Based on the provided information, the recombinant human TAS1R2 is expressed in E. coli, a prokaryotic system that is fundamentally unsuitable for producing functional eukaryotic G-protein coupled receptors (GPCRs) like TAS1R2. Taste receptors are complex transmembrane proteins that require precise folding, proper membrane insertion, glycosylation modifications, and heterodimerization with TAS1R3 for their sweet taste recognition function. The protein is expressed as a partial fragment (20-566aa) with a C-terminal 6xHis tag and >95% purity. However, E. coli lacks the eukaryotic chaperones, membrane environment, and post-translational modification machinery necessary for the correct folding of this complex GPCR. The partial nature of the expression (missing the N-terminal 19 amino acids) and the C-terminal tag may further interfere with proper structure formation. Since activity is explicitly unverified, the protein cannot be assumed to be correctly folded or bioactive without experimental validation of its ligand-binding capability and proper membrane protein conformation.
1. Protein-Protein Interaction Studies Using His-Tag Pull-Down Assays
The C-terminal 6xHis tag enables technical feasibility for pull-down assays. However, if TAS1R2 is misfolded (as highly likely in E. coli for this GPCR), it will not interact physiologically with true binding partners (e.g., TAS1R3, G-proteins). GPCRs require a precise seven-transmembrane architecture for specific interactions. Identified interactions could be non-physiological artifacts. This application should not be pursued without confirmation of proper folding and membrane integration.
2. Antibody Development and Validation
The recombinant TAS1R2 fragment can serve as an effective immunogen for generating antibodies that recognize linear epitopes, even if the protein is misfolded. The partial sequence (20-566aa) provides a substantial antigenic surface. However, antibodies may not recognize conformational or glycosylation-dependent epitopes of native, properly folded TAS1R2 in taste receptor cells. Validation against endogenous TAS1R2 from mammalian tissues is essential.

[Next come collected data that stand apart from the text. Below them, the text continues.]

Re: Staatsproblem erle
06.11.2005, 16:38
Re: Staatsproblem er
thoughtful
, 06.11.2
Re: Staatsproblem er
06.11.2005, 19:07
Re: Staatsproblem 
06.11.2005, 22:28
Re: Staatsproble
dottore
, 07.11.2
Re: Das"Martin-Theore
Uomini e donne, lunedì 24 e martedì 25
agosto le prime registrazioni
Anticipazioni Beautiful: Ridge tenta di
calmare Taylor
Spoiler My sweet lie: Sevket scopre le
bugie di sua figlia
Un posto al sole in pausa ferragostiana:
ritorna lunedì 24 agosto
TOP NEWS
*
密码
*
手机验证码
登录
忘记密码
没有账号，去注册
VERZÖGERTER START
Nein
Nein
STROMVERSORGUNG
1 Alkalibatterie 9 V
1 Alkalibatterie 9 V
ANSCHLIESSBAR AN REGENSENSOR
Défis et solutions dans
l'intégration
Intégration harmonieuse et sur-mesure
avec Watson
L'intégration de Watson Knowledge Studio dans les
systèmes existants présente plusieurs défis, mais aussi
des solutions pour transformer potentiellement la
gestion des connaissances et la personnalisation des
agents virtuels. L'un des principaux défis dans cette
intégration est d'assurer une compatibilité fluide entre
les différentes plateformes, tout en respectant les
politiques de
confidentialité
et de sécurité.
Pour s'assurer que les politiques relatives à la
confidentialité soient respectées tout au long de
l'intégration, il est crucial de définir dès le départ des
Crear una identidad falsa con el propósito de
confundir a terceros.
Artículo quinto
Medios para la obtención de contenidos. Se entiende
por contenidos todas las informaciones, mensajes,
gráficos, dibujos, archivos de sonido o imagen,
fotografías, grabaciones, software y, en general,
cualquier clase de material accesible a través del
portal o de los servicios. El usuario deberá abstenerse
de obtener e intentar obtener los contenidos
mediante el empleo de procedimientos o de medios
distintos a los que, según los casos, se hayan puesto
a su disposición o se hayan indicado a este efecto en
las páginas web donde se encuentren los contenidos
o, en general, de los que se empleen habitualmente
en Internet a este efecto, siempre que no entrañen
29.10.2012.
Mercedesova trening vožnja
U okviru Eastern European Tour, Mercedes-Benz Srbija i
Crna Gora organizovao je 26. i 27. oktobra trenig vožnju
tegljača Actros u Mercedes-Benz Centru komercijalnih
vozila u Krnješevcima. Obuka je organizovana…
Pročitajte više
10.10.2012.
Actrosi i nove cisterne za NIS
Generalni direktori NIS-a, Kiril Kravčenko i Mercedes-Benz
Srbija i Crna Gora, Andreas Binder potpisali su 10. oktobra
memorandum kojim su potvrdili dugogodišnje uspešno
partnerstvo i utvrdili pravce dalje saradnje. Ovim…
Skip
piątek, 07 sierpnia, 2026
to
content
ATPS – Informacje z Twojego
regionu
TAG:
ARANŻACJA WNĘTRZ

3. Biochemical Characterization and Stability Studies
This application is well-suited for assessing the recombinant human TAS1R2 itself. Techniques like circular dichroism spectroscopy, size-exclusion chromatography, and thermal shift assays can evaluate the protein's folding state and stability. These studies are valuable even if the protein is inactive, as they characterize the recombinant product and can inform about its suitability for other applications.

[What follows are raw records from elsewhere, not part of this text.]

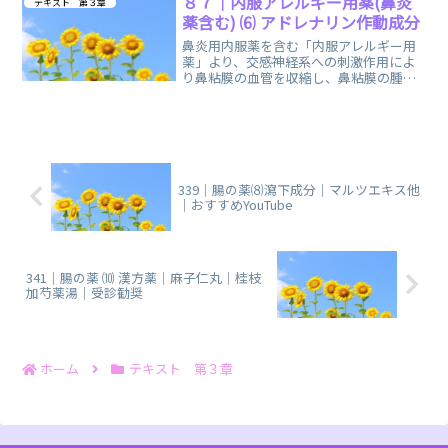
８７｜内服アレルギー用薬(鼻炎
テキスト 第３章
薬含む) ⑹ アドレナリン作動成分
鼻炎用内服薬を含む「内服アレルギー用
薬」より、交感神経系への刺激作用によ
り鼻粘膜の血管を収縮し、鼻粘膜の腫れ
や充血を和らげる「アドレナリン作動成
分」に関する、まとめノートです。
339｜腸の薬⑻瀉下成分｜マルツエキス他
｜おすすめYouTube
341｜腸の薬 ⑽ 漢方薬｜麻子仁丸｜桂枝
加芍薬湯｜受診勧奨
ホーム
テキスト 第３章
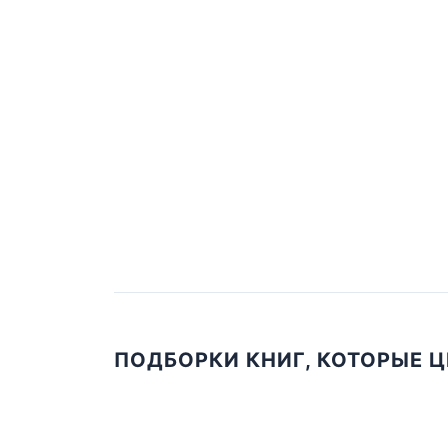
ПОДБОРКИ КНИГ, КОТОРЫЕ 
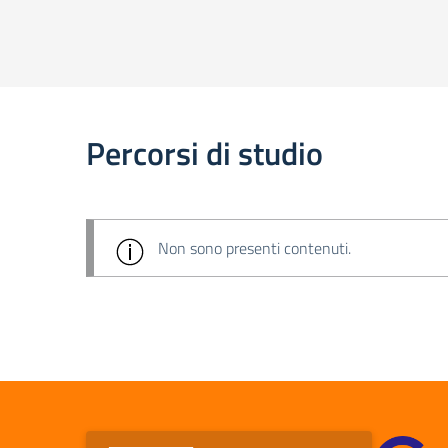
Percorsi di studio
Non sono presenti contenuti.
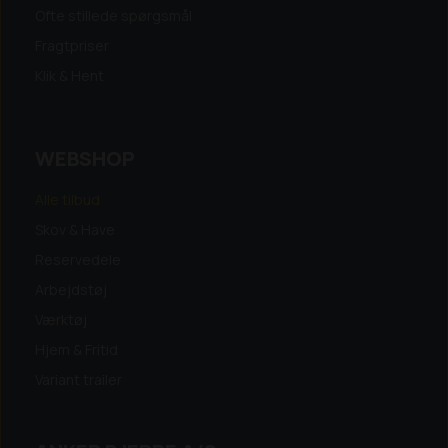
Ofte stillede spørgsmål
Fragtpriser
Klik & Hent
WEBSHOP
Alle tilbud
Skov & Have
Reservedele
Arbejdstøj
Værktøj
Hjem & Fritid
Variant trailer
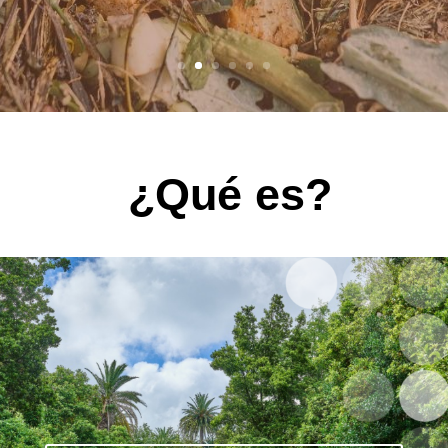
¿Qué es?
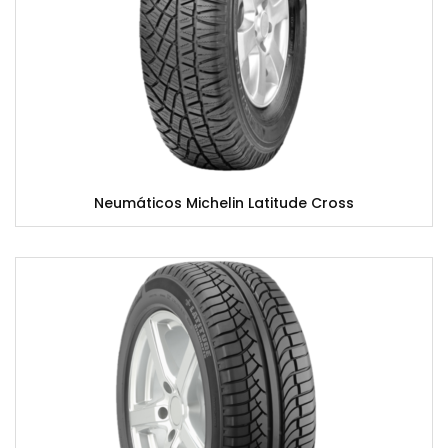
Neumáticos Michelin Latitude Cross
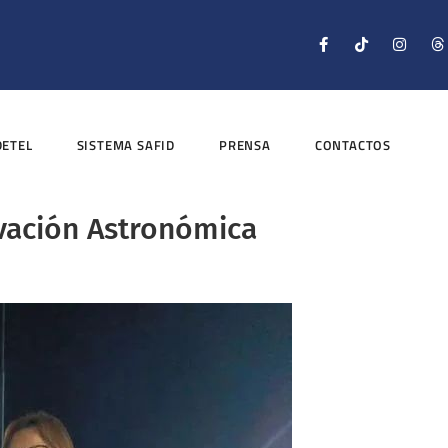
DETEL
SISTEMA SAFID
PRENSA
CONTACTOS
rvación Astronómica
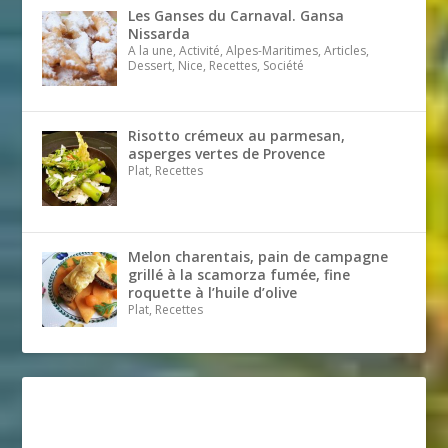
Les Ganses du Carnaval. Gansa
Nissarda
A la une, Activité, Alpes-Maritimes, Articles,
Dessert, Nice, Recettes, Société
Risotto crémeux au parmesan,
asperges vertes de Provence
Plat, Recettes
Melon charentais, pain de campagne
grillé à la scamorza fumée, fine
roquette à l’huile d’olive
Plat, Recettes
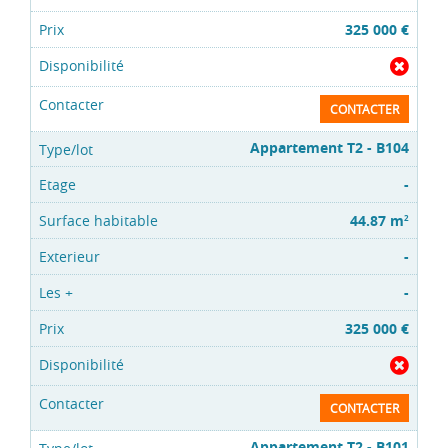
325 000 €
CONTACTER
Appartement T2 - B104
-
44.87 m
2
-
-
325 000 €
CONTACTER
Appartement T2 - B101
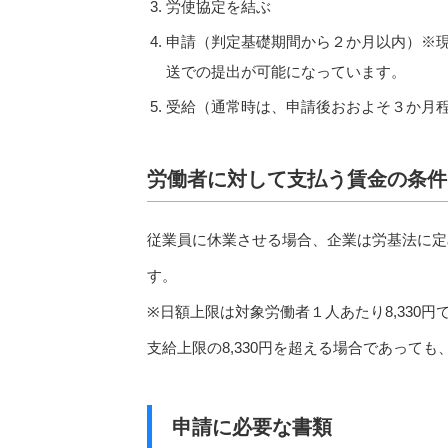
労使協定を結ぶ
申請（判定基礎期間から２か月以内）※
送での提出が可能になっています。
受給（通常時は、申請後おおよそ３か月
労働者に対して支払う賃金の条件
従業員に休業させる場合、企業は労基法に定
す。
※日額上限は対象労働者１人あたり8,330円
支給上限の8,330円を超える場合であって
申請に必要な書類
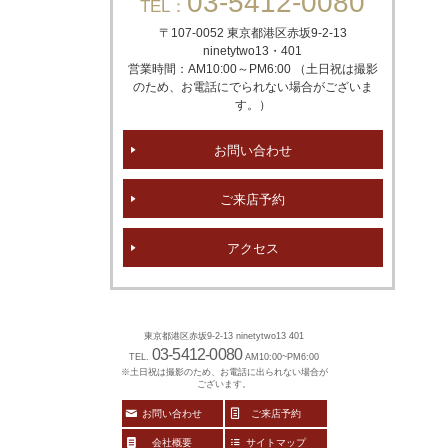
03-5412-0080
TEL：
〒107-0052 東京都港区赤坂
9-2-13
ninetytwo13・401
営業時間：AM10:00～PM6:00 （土日祝は撮影
のため、お電話にでられない場合がございま
す。）
お問い合わせ
ご来店予約
アクセス
東京都港区赤坂9-2-13 ninetytwo13 401
03-5412-0080
TEL.
AM10:00~PM6:00
※土日祝は撮影のため、お電話に出られない場合が
ございます。
お問い合わせ
ご来店予約
会社概要
サイトマップ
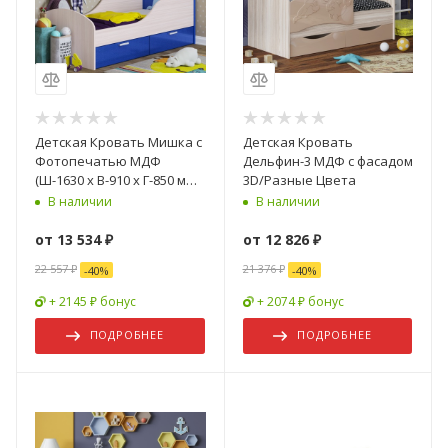
Детская Кровать Мишка с
Детская Кровать
Фотопечатью МДФ
Дельфин-3 МДФ с фасадом
(Ш-1630 х В-910 х Г-850 мм/
3D/Разные Цвета
сп. место 800 х 1600 мм)
В наличии
В наличии
от
13 534 ₽
от
12 826 ₽
22 557 ₽
21 376 ₽
-
40
%
-
40
%
+ 2145 ₽ бонус
+ 2074 ₽ бонус
ПОДРОБНЕЕ
ПОДРОБНЕЕ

4. In Vitro Binding Assays with Small Molecules
This application is highly problematic without proper folding validation. If TAS1R2 is misfolded and not properly inserted into a membrane environment, binding assays will not reflect biological specificity. Taste receptors require correct seven-transmembrane architecture and dimerization for specific ligand recognition. This application requires prior demonstration of proper folding in a membrane-like environment and validation with known sweet tastants.

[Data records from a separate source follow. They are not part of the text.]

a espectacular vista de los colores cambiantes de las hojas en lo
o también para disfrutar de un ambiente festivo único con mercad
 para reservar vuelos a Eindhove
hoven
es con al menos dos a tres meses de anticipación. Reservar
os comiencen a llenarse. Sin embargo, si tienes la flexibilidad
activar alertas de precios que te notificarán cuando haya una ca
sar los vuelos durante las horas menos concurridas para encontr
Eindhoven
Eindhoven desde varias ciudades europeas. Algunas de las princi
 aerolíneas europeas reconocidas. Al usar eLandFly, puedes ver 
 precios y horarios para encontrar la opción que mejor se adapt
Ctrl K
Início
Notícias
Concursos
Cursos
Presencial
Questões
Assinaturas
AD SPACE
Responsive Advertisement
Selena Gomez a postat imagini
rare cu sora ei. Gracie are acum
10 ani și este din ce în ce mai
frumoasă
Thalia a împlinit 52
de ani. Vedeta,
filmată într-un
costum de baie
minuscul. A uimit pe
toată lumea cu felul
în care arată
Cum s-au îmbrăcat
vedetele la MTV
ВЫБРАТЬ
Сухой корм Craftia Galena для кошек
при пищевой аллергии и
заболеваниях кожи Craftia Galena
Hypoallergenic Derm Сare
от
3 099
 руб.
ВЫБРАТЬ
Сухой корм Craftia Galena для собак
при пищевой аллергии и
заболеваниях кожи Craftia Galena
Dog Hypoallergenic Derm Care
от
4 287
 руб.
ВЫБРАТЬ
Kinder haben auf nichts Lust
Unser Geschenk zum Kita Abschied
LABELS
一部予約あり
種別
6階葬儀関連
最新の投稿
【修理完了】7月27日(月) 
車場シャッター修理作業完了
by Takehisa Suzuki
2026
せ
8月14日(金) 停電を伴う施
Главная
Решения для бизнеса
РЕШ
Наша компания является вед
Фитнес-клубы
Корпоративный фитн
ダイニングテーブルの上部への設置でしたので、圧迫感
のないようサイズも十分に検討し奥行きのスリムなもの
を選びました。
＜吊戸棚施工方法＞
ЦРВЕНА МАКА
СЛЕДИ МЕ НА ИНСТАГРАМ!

Final Recommendation & Action Plan
Given the extreme challenges of producing functional GPCRs in E. coli, recommend first performing comprehensive validation: 1) Biophysical characterization (circular dichroism for secondary structure, analytical ultracentrifugation for oligomeric state) to assess folding quality; 2) Functional validation in a membrane reconstitution system if possible; 3) Comparison with TAS1R2 expressed in eukaryotic systems. Antibody development can proceed immediately as the safest application. Completely avoid all functional studies (interactions, binding assays) until proper folding and membrane integration are confirmed. For reliable TAS1R2 research, obtain the protein from mammalian or insect cell expression systems capable of proper membrane protein folding and post-translational modifications. Always include appropriate controls, such as known ligands and validated receptor preparations, in experiments.